Es ist ein schwacher Trost, aber wenn etwas Positives aus unserer momentan am Rad drehenden Welt gewonnen werden kann, dann dass es Künstlerinnen und Künstler zu Höchstleistungen beflügelt. Denn sind die Zeiten extrem, reagiert auch die Kultur extrem. So geschieht es zurzeit nicht selten, dass unpolitische und mediokre Bands sich qua ihrer Songs klar zu positionieren versuchen. Sicherlich gehört Interface aus New York dabei nicht zu den schlechtesten Vertretern ruppiger Electromucke. Vorarbeiter Eric Eldredge hat sich allerdings immer sehr lange Zeit für seine Langrillen gelassen. Seit dem Start von Interface anno 1993 konnte er bislang magere sechs Alben fertigstellen. Allesamt durchaus ansprechend zwar, aber aufgrund seiner unsteten Präsenz lief Interface meist unter dem Radar.
Das sollte, nein, das muss sich mit "Zero-Sum Equation" ändern. Der Mann aus Big Apple hat nämlich geschafft, was nur wenigen gelingt: musikalischen Anspruch mit einer großen Portion Eingängigkeit zu verbinden und das filigrane musikalische Gebilde als Fundament für seine teilweise sarkastischen bis zynischen Beobachtungen zu nutzen. Denn Eric hat offensichtlich die Schnauze gestrichen voll von unserer Welt und der Gesellschaft. Schon der Vorgänger "Where All Roads Lead" zeigte den Mann, wie er not amused war ob der Entwicklung der Menschheit. Fünf Jahre, eine Pandemie, diverse Kriege und eine Wiederwahl Trumps später scheint die Welt noch mehr am Abgrund zu tanzen.

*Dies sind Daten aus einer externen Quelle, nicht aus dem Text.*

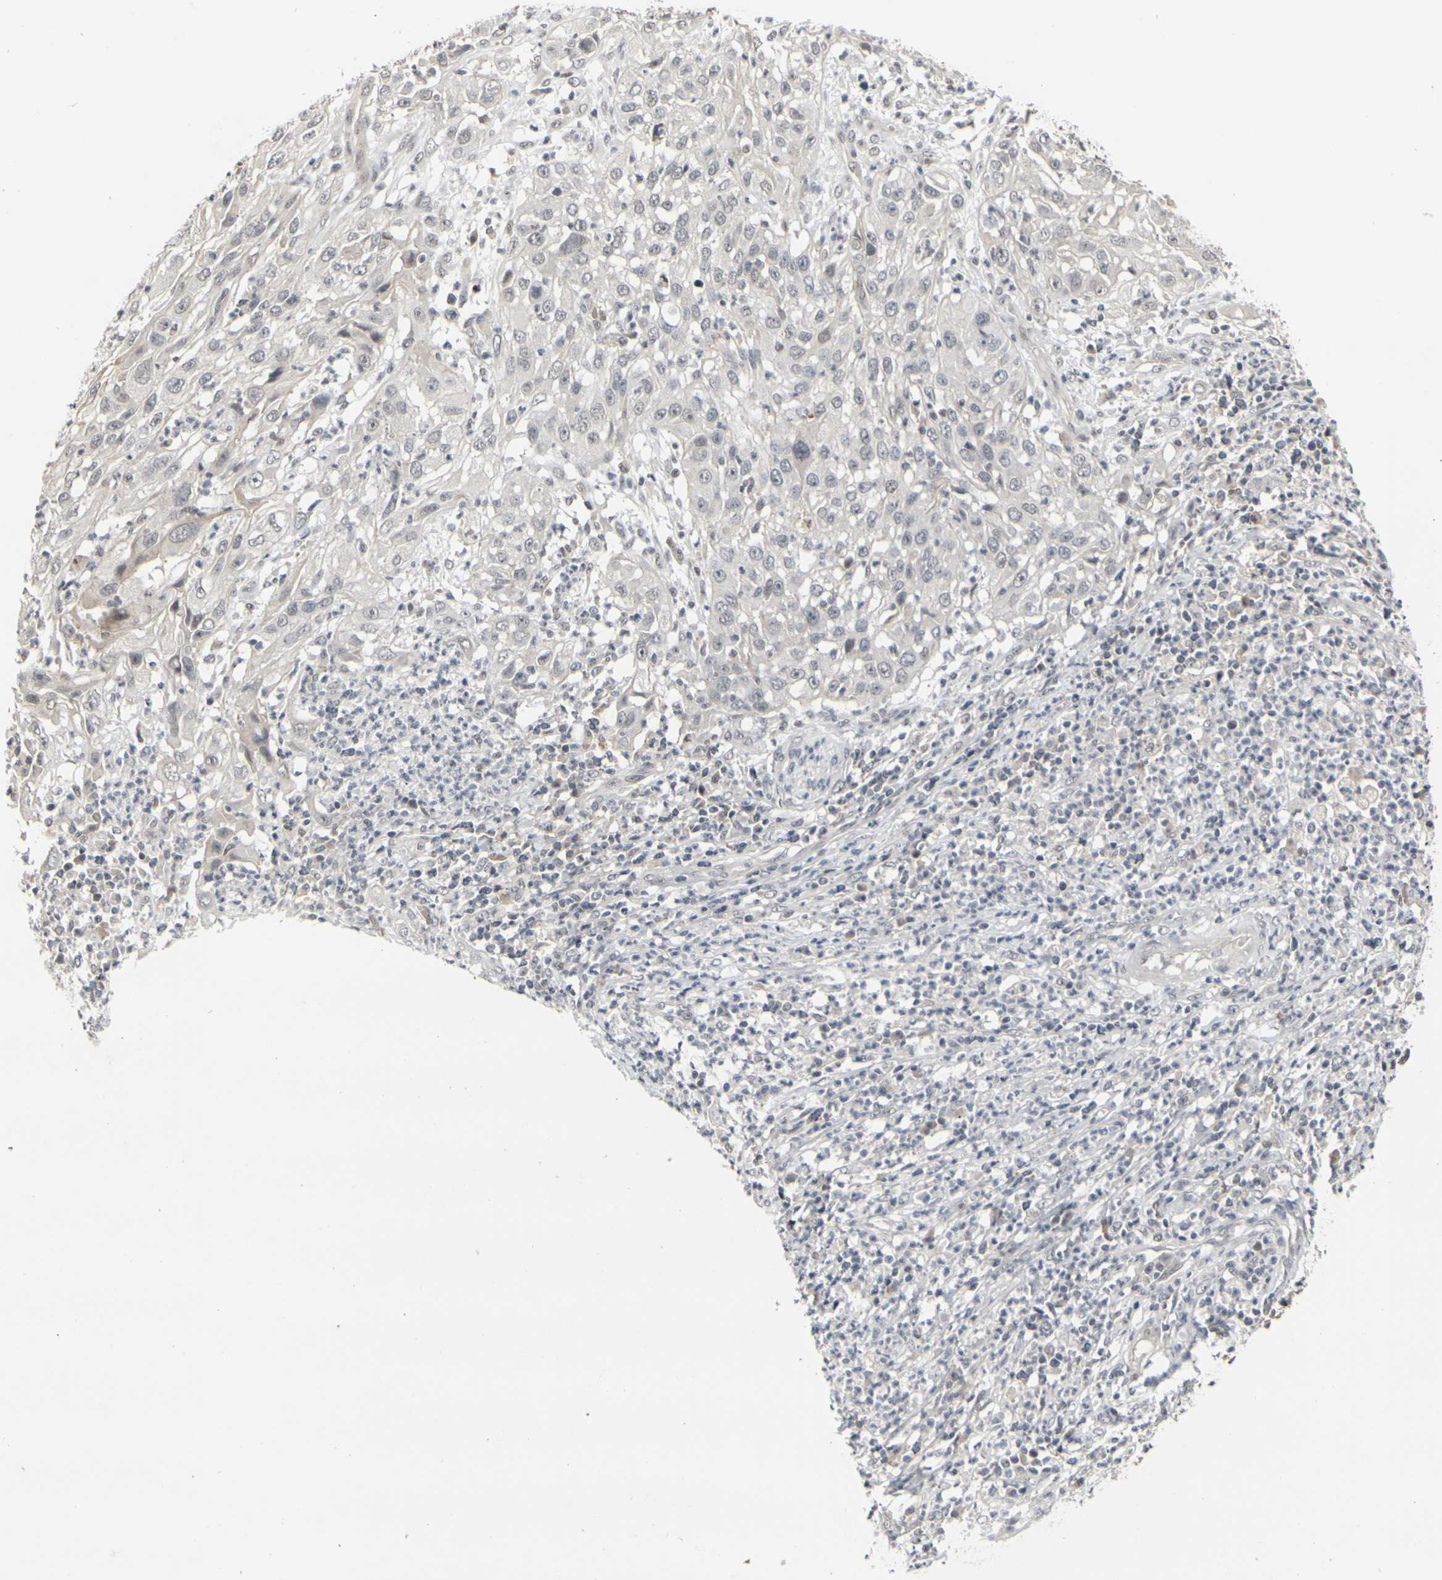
{"staining": {"intensity": "negative", "quantity": "none", "location": "none"}, "tissue": "cervical cancer", "cell_type": "Tumor cells", "image_type": "cancer", "snomed": [{"axis": "morphology", "description": "Squamous cell carcinoma, NOS"}, {"axis": "topography", "description": "Cervix"}], "caption": "Immunohistochemical staining of human cervical cancer (squamous cell carcinoma) exhibits no significant expression in tumor cells. (Stains: DAB (3,3'-diaminobenzidine) IHC with hematoxylin counter stain, Microscopy: brightfield microscopy at high magnification).", "gene": "GPR19", "patient": {"sex": "female", "age": 32}}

Daher geht Interface nach einem feierlichen Intro mit "(Living In The) 21st Century" unumwunden in medias res. "We’re treading on unstable ground", so sein Fazit. Die Gegenwart ist ernüchternd und die Zukunft alles andere als rosig. Der discoide Frauenchor, der hektisch den Refrain intoniert, dagegen ist genial: In ihm spiegelt sich unsere Schnelllebigkeit, unsere Optimierungssucht, aber auch unsere Oberflächlichkeit und Leere wider.
Es gibt keinen Grund zu feiern. "No Cause For Celebration", befindet Eric daher unter blubbernder Körpermusik und erklärt, warum. "Bring chaos to the nation", "People living in segregation", "In crisis be a sensation". Die stets gleichen Reime und der pumpende Sound manifestieren die Dringlichkeit der Aussage des Textes: Es läuft einfach viel zu viel in die falsche Richtung, als dass die Gesellschaft fröhlich dekadent das Leben feiern kann.
Doch in "Zero-Sum Equation" blickt der Musiker nicht nur auf das, was um ihn herum geschieht, sondern auch, wie sich der moderne Wahnsinn auf sein Seelenleben auswirkt. So betreibt er in "Irregular" eine nachdenkliche Introspektion, begleitet von einem sehr poppigen Sound, so dass Erics höhrere Stimmlage im Refrain an Depeche-Mode-Nummern, die von Martin Gore gesungen werden, erinnert. Trotz der stilistischen Wechsel zwischen härteren Klängen, die angenehm an die Dark-Electro-Hochzeit der mittleren und späten 1990er Jahre erinnern, und einnehmend (future)poppigen Stücken, franst das Album nicht an den Rändern aus, sondern wirkt durchweg nachvollziehbar. Selbst das minimale Intermezzo "When It Rains", das aus Fieldrecordings und einer naiven Klaviermelodie besteht, hat seine Daseinsberechtigung.
Dass sich Eric Eldredge übrigens für "Tomorrow Is Now" als Vorabauskopplung entschieden hat, ist absolut nachvollziehbar. Der Song ist mit seinen knackigen Beats, treibenden Sequenzen und dem Refrain mit Ohrwurmpotenzial ein sicherer Kandidat für die Düsterdiskotheken. Doch den größten Moment hebt sich das Projekt für den Schluss auf. "Full Circle" ist ein ruhiger Song, bei dem Erics unverfälschter Gesang extrem nach vorne gezogen worden ist, um einen intimen Moment zu kreieren. So nackt und verletzlich hat man den Musiker noch nie gehört.
"Zero-Sum Equation" ist der beste Beweis für die These, dass es nicht unbedingt stetig Innovationen in der Musik braucht, sondern gut durchdachte und arrangierte Songs, um ein Album strahlen zu lassen. In dieser Hinsicht leuchtet Interfaces siebter Longplayer in einem gleißend hellen Licht und spendet Zuversicht in dieser dunklen Zeit.